- EXERCISE BRIEF
Pick out each line in the records below that contains the string "entre", and copy those lines in full.

- DATA EXTRACT
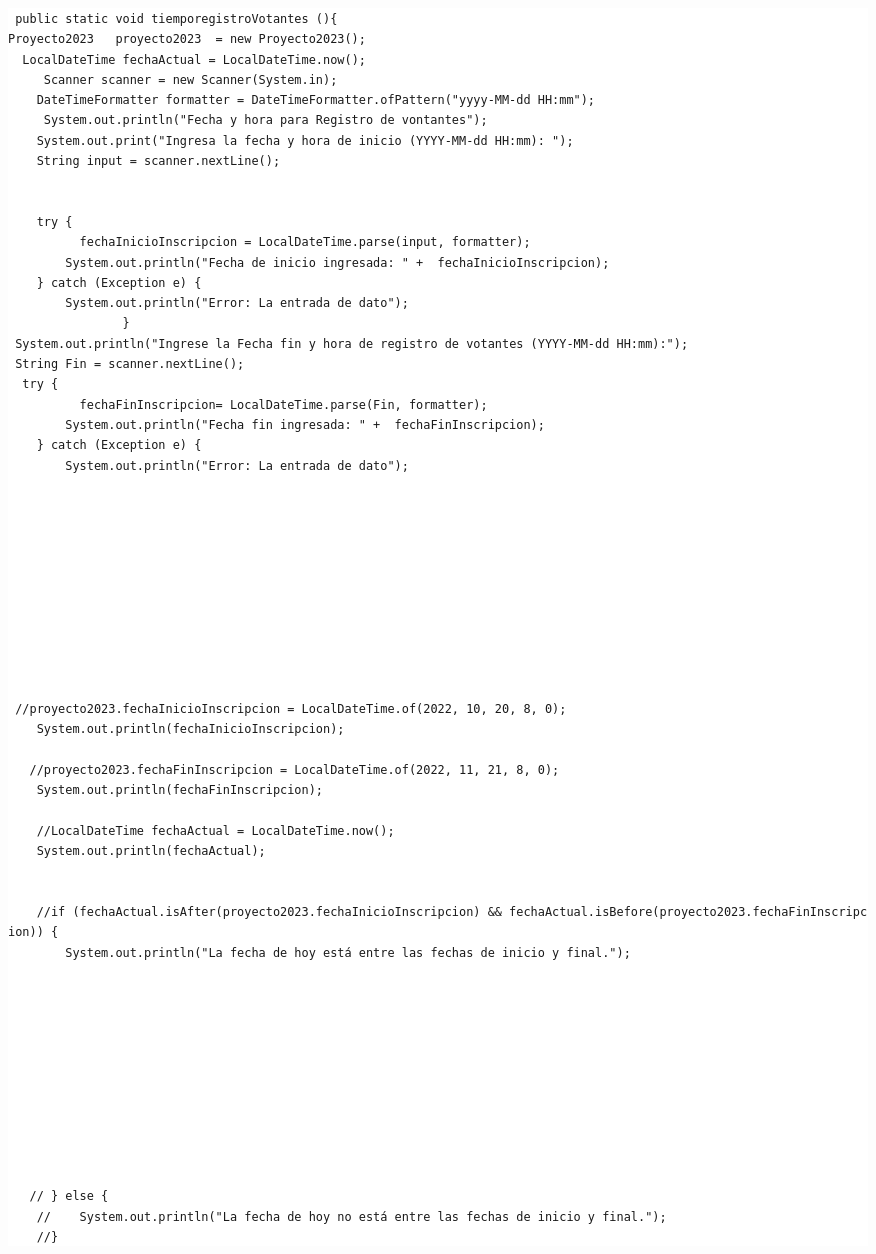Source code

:      public static void tiemporegistroVotantes (){
    Proyecto2023   proyecto2023  = new Proyecto2023(); 
      LocalDateTime fechaActual = LocalDateTime.now();   
         Scanner scanner = new Scanner(System.in);
        DateTimeFormatter formatter = DateTimeFormatter.ofPattern("yyyy-MM-dd HH:mm");
         System.out.println("Fecha y hora para Registro de vontantes");
        System.out.print("Ingresa la fecha y hora de inicio (YYYY-MM-dd HH:mm): ");
        String input = scanner.nextLine();
      
        
        try {
              fechaInicioInscripcion = LocalDateTime.parse(input, formatter);
            System.out.println("Fecha de inicio ingresada: " +  fechaInicioInscripcion);
        } catch (Exception e) {
            System.out.println("Error: La entrada de dato");
                    }
     System.out.println("Ingrese la Fecha fin y hora de registro de votantes (YYYY-MM-dd HH:mm):");
     String Fin = scanner.nextLine();
      try {
              fechaFinInscripcion= LocalDateTime.parse(Fin, formatter);
            System.out.println("Fecha fin ingresada: " +  fechaFinInscripcion);
        } catch (Exception e) {
            System.out.println("Error: La entrada de dato");

         
            
           
            
            
            
 
            
    
        
     //proyecto2023.fechaInicioInscripcion = LocalDateTime.of(2022, 10, 20, 8, 0);
        System.out.println(fechaInicioInscripcion);
        
       //proyecto2023.fechaFinInscripcion = LocalDateTime.of(2022, 11, 21, 8, 0);
        System.out.println(fechaFinInscripcion);
        
        //LocalDateTime fechaActual = LocalDateTime.now();
        System.out.println(fechaActual);
        
        
        //if (fechaActual.isAfter(proyecto2023.fechaInicioInscripcion) && fechaActual.isBefore(proyecto2023.fechaFinInscripcion)) {
            System.out.println("La fecha de hoy está entre las fechas de inicio y final.");
            
            
            
            
            
            
            
            
            
            
            
       // } else {
        //    System.out.println("La fecha de hoy no está entre las fechas de inicio y final.");
        //}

- PROBLEM SOLUTION
            System.out.println("La fecha de hoy está entre las fechas de inicio y final.");
        //    System.out.println("La fecha de hoy no está entre las fechas de inicio y final.");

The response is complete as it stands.